United States v. Paz-Mejia
20-50926
| 5th Cir. | Apr 20, 2022Background
- Oscar Omar Paz-Mejia pled guilty to illegal reentry after removal and was sentenced to 22 months’ imprisonment and three years’ supervised release.
- The written judgment listed nine mandatory conditions and 17 standard (discretionary) conditions of supervised release.
- At sentencing the court adopted the PSR but did not orally announce standard conditions 1–16 or reference the district’s standing order that lists those conditions.
- The court did orally state a condition that Paz-Mejia "not come back to this country illegally."
- Paz-Mejia appealed, arguing the district court failed to orally pronounce the discretionary conditions; the Government largely agreed.

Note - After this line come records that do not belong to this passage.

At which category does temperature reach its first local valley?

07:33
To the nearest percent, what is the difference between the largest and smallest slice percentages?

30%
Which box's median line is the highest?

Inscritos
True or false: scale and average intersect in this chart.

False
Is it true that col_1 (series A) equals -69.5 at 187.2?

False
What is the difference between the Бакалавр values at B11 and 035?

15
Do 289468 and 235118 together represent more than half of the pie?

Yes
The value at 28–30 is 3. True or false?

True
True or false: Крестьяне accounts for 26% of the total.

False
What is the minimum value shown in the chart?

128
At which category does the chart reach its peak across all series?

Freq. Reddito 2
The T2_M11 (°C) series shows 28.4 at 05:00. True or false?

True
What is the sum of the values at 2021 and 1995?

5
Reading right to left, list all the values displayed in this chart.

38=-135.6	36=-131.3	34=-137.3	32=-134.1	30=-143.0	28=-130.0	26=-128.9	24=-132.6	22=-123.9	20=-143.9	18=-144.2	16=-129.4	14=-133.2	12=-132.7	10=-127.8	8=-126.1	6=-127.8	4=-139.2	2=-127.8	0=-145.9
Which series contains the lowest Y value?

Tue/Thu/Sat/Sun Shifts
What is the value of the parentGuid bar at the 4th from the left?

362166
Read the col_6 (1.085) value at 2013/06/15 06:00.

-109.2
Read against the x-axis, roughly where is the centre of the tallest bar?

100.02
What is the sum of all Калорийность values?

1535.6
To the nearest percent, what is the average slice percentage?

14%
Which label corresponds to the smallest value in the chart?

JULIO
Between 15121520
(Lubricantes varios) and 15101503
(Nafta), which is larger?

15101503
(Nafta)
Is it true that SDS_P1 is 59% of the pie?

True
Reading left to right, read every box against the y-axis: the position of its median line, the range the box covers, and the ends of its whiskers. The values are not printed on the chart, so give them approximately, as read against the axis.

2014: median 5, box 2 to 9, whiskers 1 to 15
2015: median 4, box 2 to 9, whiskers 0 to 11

- The Fifth Circuit vacated in part and remanded to amend the written judgment by excising the unpronounced standard conditions 1–16, but upheld the single reentry condition that was orally announced.
Issues
| Issue | Plaintiff's Argument | Defendant's Argument | Held |
|---|---|---|---|
| Whether discretionary (standard) supervised-release conditions must be orally pronounced to be enforceable | Gov't conceded most of the standard conditions were not pronounced and thus invalid | Paz-Mejia argued unpronounced conditions in the written judgment conflict with the oral sentence and must be excised | The court held unpronounced discretionary conditions must be pronounced; absent pronouncement they conflict with the oral sentence and must be removed |
| Whether a standing order or other document suffices as oral pronouncement without explicit reference at sentencing | Gov't relied on district standing order generally but acknowledged lack of explicit adoption for most conditions | Paz-Mejia argued mere existence of a standing order is insufficient without adoption or reference at sentencing | The court reiterated a document can be adopted, but mere existence is insufficient; because the court did not adopt or reference the standing order for conditions 1–16, they must be excised |
| Standard of review for unpronounced conditions and for a condition that was mentioned | Gov't did not contest review standards; court applied precedent | Paz-Mejia argued error in imposition | The court reviewed unpronounced conditions for abuse of discretion and reviewed the reentry condition for plain error because Paz-Mejia had opportunity to object |
| Whether the orally stated reentry prohibition sufficed to support the written judgment’s matching condition | Gov't argued the court’s statements conveyed the condition | Paz-Mejia implicitly contested imposition of unwarned conditions | The court held the court’s statements sufficiently announced the prohibition on illegal reentry; no plain error was shown |
Key Cases Cited
- United States v. Diggles, 957 F.3d 551 (5th Cir. 2020) (oral pronouncement controls written judgment; court must pronounce supervised-release conditions)
- United States v. Vega, 332 F.3d 849 (5th Cir. 2003) (oral sentence controls when written judgment conflicts; written judgment must be amended)
- United States v. Grogan, 977 F.3d 348 (5th Cir. 2020) (review standards for unpronounced conditions; abuse of discretion)
- United States v. Fields, 977 F.3d 358 (5th Cir. 2020) (conflicting written conditions must be deleted to conform to oral sentence)
- United States v. Martinez, 15 F.4th 1179 (5th Cir. 2021) (a shorthand reference to a standing order or document can constitute adoption when adequately referenced)
Result: Vacated in part and remanded for the district court to amend the written judgment by excising standard conditions 1–16; the reentry prohibition condition remains.